Isabelle Huppert first came to fame for her performances in Bertrand Blier’s "Going Places;" in "Aloïse," directed by Liliane de Kermadec; and in "The Judge and The Assassin" by Bertrand Tavernier. Her performance in Claude Goretta’s "The Lacemaker" earned her the British Academy of Film and Television (BAFTA) Award for Most Promising Newcomer to Feature Films.
It was her close relationship with Claude Chabrol that allowed her to tackle a wide variety of film genres: comedy ("The Swindle"), drama ("Story of Women"), film noir ("Merci pour le chocolat"), literary adaptation ("Madame Bovary"), and political fiction ("Comedy of Power"). Under his direction, she received a number of awards for her film performances: Best Actress at the Cannes Film Festival for Violette Nozière; at the Venice Film Festival for Story of Women; at the Moscow International Film Festival for Madame Bovary; and Best Actress at the Venice Film Festival and the César for Best Actress for The Ceremony.
At the Cannes Film Festival, she twice received the Best Actress Award (the second for Michael Haneke’s "The Piano Teacher"). In parallel with the cinema, Isabelle Huppert has pursued her theatrical career in France and internationally.
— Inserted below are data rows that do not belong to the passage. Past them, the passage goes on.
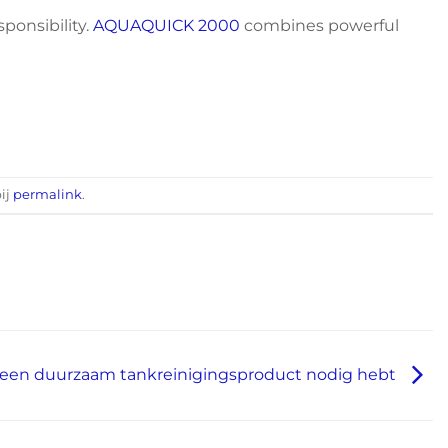
sponsibility.
AQUAQUICK 2000
combines powerful
bij
permalink
.
een duurzaam tankreinigingsproduct nodig hebt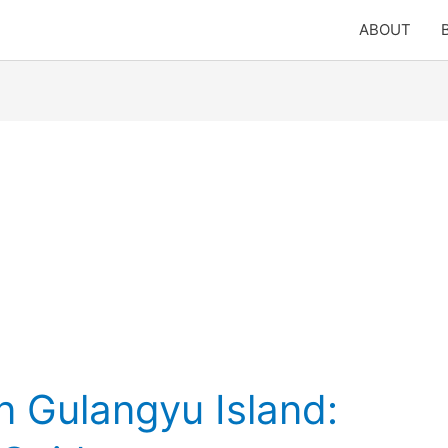
ABOUT
n Gulangyu Island: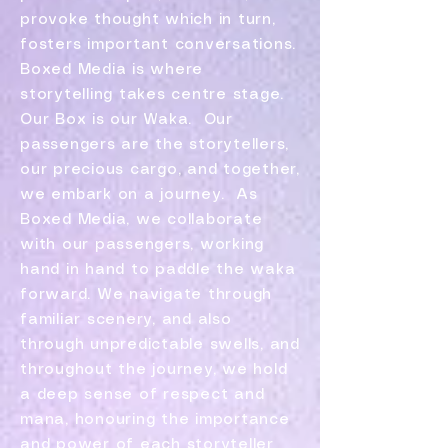
provoke thought which in turn,
fosters important conversations.
Boxed Media is where
storytelling takes centre stage.
Our Box is our Waka. Our
passengers are the storytellers,
our precious cargo, and together,
we embark on a journey. As
Boxed Media, we collaborate
with our passengers, working
hand in hand to paddle the waka
forward. We navigate through
familiar scenery, and also
through unpredictable swells, and
throughout the journey, we hold
a deep sense of respect and
mana, honouring the importance
and power of each storyteller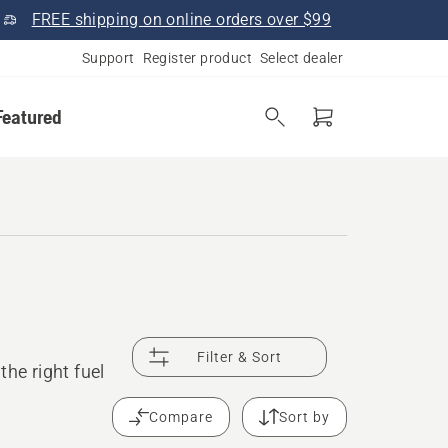
FREE shipping on online orders over $99
Support
Register product
Select dealer
Featured
Filter & Sort
he right fuel
Compare
Sort by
"Elle," directed by Paul Verhoeven, was presented at the Cannes Film Festival. She received several awards in the USA for her performance, such as the Gotham Award, Golden Globe, and Independent Spirit Award; she was also nominated for the Best Actress Oscar for her interpretation. She won the César Award for Best Actress in France for the same film.
She shot her fourth film with Michael Haneke, "Happy End," which was presented at the Cannes Film Festival in 2017. Several other films have been recently released: "Eva," directed by Benoit Jacquot; "Claire’s Camera" by Hong Sangsoo; and "Ms. Hyde," directed by Serge Bozon (for which she won the Best Actress Award at the Locarno Film Festival).
Isabelle Huppert is an Officer of the National Order of Merit of the Legion of Honor, and an Officer of the National Order of Merit and Commander in the Order of Arts and Letters.